- **Exercise goal**
Copy exactly. Begin with the line that contains "SCARTI TESSILI: da problema ad" and stop after the last line of the records.

Excerpts from a dataset
※

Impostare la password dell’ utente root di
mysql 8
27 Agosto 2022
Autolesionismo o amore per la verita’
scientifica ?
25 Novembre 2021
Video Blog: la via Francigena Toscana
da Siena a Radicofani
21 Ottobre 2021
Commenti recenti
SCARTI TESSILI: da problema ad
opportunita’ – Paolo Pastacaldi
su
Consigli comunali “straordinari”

※

- **Response for this exercise**
SCARTI TESSILI: da problema ad
opportunita’ – Paolo Pastacaldi
su
Consigli comunali “straordinari”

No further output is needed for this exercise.